Gradescope is used to grade online assignments, programming projects, and scanned handwritten work, so part of what our technology needs to do is handle handwritten text. In this two-part post, we detail the challenges in addressing this problem, current State-of-the-Art (SOTA) approaches, and how our End-to-End Deep Learning system performs.
The ChallengeThe handwriting images we handle are test submissions turned in by students; starting out as physical papers filled out by hand, then converted to digital images from which the student’s work is automatically extracted. The resulting images (Figure 1) are partial or full-page sized and contain potentially multiple regions of handwritten text, math equations, tables, drawings, diagrams, side-notes, scratched-out text, and text inserted using an arrow / circumflex and other artifacts. The content varies widely, spanning many subjects from grade school level all the way up to postgraduate courses.
The role of our handwriting recognition Artificial Intelligence (AI) is to identify and transcribe the handwritten answers from these images. Furthermore, since we need to serve a variety of use cases, the AI must go beyond just text recognition and perform additional tasks. Specifically, it must:
- Identify regions that should be transcribed as text and regions that should not be: drawings, scratched-out text, special symbols, tables, and math.
- Correctly transcribe the regions of text.
- Emit the transcribed regions in the sequence they were intended to be read.
- Perform auxiliary tasks such as producing formatting and semantic cues.
- Perform at least as well as publicly available text recognition services.
We call this problem Full Page Handwriting Recognition (Full Page HTR) 1. This problem is much harder than classical Handwritten Text Recognition (HTR) which is limited to the recognition of text in images of single words or single lines of text.
Figure 1. Data examples: (a) Full page text with drawing. (b) Full page computer source code. (c) Diagrams and text with embedded math. (d) Math and text regions, embedded math, and stray artifacts.
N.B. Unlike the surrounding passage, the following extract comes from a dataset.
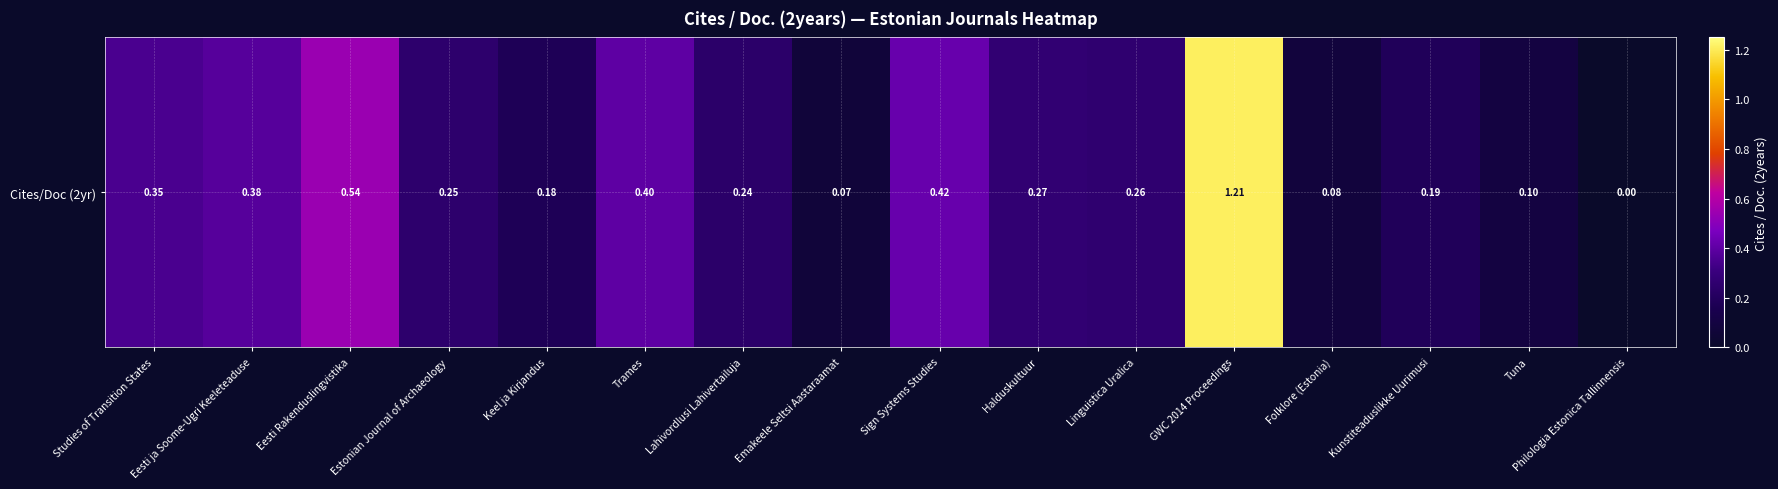

Rank the categories by value from lowest to highest.

Philologia Estonica Tallinnensis, Emakeele Seltsi Aastaraamat, Folklore (Estonia), Tuna, Keel ja Kirjandus, Kunstiteaduslikke Uurimusi, Lahivordlusi Lahivertailuja, Estonian Journal of Archaeology, Linguistica Uralica, Halduskultuur, Studies of Transition States, Eesti ja Soome-Ugri Keeleteaduse, Trames, Sign Systems Studies, Eesti Rakenduslingvistika, GWC 2014 Proceedings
Academic literature and the typical approaches to this problem usually only attempt to recognize cropped images of single words or lines of text. The task of cropping said words/lines is delegated to another step, called image segmentation. An end-to-end text-recognition system is expected to chain these two steps together, followed by a third step: stitching the individually recognized units back into a passage. This approach suffers from a few problems:
One, image segmentation is usually based on hand-crafted features and heuristics which are not robust to different sources of data, and might break under some unexpected scanning conditions i.e. they are brittle.2
Second, clean segmentation of text is not even possible in many cases e.g., when lines are curved or interspersed with non-textual symbols and artifacts which is very common with the data that we deal with.
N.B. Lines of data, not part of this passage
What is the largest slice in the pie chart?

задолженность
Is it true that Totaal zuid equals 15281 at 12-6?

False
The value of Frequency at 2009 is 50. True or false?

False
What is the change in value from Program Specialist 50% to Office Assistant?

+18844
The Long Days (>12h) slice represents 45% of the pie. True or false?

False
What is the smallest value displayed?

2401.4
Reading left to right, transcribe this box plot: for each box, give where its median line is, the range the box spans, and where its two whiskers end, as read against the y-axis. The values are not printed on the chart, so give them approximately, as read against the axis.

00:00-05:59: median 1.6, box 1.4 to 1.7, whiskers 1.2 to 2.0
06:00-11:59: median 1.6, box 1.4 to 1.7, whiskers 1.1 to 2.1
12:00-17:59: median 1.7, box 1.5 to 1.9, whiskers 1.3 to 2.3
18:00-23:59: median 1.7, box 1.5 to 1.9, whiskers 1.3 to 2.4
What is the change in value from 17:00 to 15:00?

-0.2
Third, stitching a complete transcription from the individually transcribed text regions introduces yet another system, with its own potential for errors, and brittleness to changing data.
Fourth, in order to boost their accuracy, classical systems include closed lexicon decoding; a system that limits their vocabulary to a fixed set of words. This doesn’t work for us since we must cater to the terminology of many different subjects, international proper nouns, and even special things like chemical molecular formulas.
Finally, a multi-step design fragments the end-to-end task, making it difficult to perform sub-tasks that require information from another stage, e.g., stitching back the individually recognized pieces into a passage without losing the original formatting and indentation (important when transcribing computer source code) and other auxiliary tasks such as identifying tables, drawings, etc. and skipping over them even when they contain some text.
In view of these problems, we designed an End-to-End Deep Learning-based model architecture i.e., all of the above steps are implicit and learned from data. Adapting the model to a new dataset or adding new capabilities is just a matter of retraining or fine-tuning with different labels or different data.
Ultimately, our model beat the performance of text-recognition Cloud APIs available from all major vendors and established a new state of art in Full Page Handwriting Recognition. Read all about it here in the follow-up to this blog.
- Our definition of Full Page HTR goes beyond some other publications which define it as recognition of mere single paragraphs, not full pages. That problem should be instead called Full Paragraph HTR in our opinion.
- Such systems would need to be redeveloped in order to accommodate the new data or conditions.